# New To This Forum



## PastelMouse (Mar 21, 2017)

Hello! My name is Lana. 

I have never owned mice, but hope to get a couple soon. I've owned a Syrian hamster, and have also had family pets of dogs, chickens, and a box turtle.

I was very interested in rats, but my attention is now on mice. I believe they would be a great pet for me in my current situation. I'm very new to the mouse community, so I'm very excited to learn about these wonderful pets and meet other members of this forum.


----------



## WoodWitch (Oct 18, 2009)

Hiya


----------



## Psy (Nov 19, 2016)

Welcome!

sounds like you are getting off on the right foot, kudos! I am a tad curious, what was the deciding factor to go with mice over rats? not complaining in any way mind you, just curiosity. What can i say, the statement peaked my interest lol.


----------



## PastelMouse (Mar 21, 2017)

Psy said:


> Welcome!
> 
> sounds like you are getting off on the right foot, kudos! I am a tad curious, what was the deciding factor to go with mice over rats? not complaining in any way mind you, just curiosity. What can i say, the statement peaked my interest lol.

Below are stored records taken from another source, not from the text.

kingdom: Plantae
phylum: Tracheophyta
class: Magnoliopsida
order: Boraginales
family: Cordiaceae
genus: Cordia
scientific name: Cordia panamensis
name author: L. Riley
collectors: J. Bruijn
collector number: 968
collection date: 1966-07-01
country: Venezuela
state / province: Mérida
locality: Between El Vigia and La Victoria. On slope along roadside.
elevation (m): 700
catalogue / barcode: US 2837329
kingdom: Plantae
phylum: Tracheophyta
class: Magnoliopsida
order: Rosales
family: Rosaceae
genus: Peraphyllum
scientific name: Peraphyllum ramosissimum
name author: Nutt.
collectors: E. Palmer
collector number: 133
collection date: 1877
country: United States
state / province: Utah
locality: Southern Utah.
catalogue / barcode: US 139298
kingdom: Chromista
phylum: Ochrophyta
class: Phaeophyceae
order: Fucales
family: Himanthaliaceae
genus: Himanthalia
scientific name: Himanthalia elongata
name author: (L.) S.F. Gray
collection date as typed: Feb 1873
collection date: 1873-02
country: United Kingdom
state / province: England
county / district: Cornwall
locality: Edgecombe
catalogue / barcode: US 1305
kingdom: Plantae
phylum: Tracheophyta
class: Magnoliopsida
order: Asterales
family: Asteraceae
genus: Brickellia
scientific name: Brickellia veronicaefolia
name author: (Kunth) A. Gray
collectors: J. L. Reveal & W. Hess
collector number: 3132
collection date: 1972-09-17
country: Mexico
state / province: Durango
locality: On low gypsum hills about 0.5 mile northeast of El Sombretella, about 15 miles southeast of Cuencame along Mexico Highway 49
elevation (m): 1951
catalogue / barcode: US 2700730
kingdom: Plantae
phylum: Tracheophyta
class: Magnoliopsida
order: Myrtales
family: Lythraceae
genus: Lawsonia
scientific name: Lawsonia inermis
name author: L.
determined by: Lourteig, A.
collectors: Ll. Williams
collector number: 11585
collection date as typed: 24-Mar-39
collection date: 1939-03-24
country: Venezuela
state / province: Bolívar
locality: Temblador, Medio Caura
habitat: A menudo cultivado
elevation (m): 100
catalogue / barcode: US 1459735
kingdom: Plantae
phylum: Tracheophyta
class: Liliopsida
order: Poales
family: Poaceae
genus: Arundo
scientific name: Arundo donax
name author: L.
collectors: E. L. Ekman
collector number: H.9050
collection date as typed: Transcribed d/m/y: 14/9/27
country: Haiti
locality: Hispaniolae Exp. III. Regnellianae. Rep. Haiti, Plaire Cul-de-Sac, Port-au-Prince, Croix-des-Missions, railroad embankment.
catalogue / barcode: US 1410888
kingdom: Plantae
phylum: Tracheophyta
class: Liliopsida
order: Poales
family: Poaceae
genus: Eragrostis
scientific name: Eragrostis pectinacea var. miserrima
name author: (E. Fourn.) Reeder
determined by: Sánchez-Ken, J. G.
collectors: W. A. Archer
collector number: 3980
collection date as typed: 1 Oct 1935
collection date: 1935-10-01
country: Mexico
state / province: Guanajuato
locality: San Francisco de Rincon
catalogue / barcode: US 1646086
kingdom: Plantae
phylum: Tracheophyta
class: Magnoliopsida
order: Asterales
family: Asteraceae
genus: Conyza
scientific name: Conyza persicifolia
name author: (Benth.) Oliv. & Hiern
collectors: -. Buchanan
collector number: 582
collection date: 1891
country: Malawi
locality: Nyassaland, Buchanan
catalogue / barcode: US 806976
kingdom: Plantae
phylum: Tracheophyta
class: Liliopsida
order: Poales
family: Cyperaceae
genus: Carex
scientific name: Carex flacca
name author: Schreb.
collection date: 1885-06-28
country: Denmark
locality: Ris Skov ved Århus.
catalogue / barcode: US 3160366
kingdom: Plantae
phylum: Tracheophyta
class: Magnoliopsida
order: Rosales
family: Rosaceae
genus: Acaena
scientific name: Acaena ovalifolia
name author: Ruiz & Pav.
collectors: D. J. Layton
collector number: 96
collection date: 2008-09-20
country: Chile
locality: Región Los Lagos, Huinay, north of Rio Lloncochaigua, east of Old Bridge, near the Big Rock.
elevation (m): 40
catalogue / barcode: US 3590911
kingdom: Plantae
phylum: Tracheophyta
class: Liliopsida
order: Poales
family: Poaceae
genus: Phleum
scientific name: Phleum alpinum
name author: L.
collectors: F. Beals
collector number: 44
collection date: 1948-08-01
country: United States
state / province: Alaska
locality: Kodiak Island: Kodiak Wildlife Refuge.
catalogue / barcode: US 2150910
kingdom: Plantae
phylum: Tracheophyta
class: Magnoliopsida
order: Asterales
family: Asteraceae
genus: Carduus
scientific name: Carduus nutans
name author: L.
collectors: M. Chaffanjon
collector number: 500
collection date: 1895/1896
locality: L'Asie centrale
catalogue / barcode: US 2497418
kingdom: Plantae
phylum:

I don't really have the space and money for rats, but mice I do. I also love mice because they're sort of similar to hamsters, and are an under-appreciated pet. They're just so cute, and I'd be able to give my mice/mouse a really good home. (20 long for 3 females maybe.)

I still think rats are awesome, but maybe a pet for later in my life when I have more time and the like to dedicate to them.


----------



## Psy (Nov 19, 2016)

I rather enjoy both but only breed mice currently. What area is home? hopefully you don't end up in an area with no breeders like me LOL! :/


----------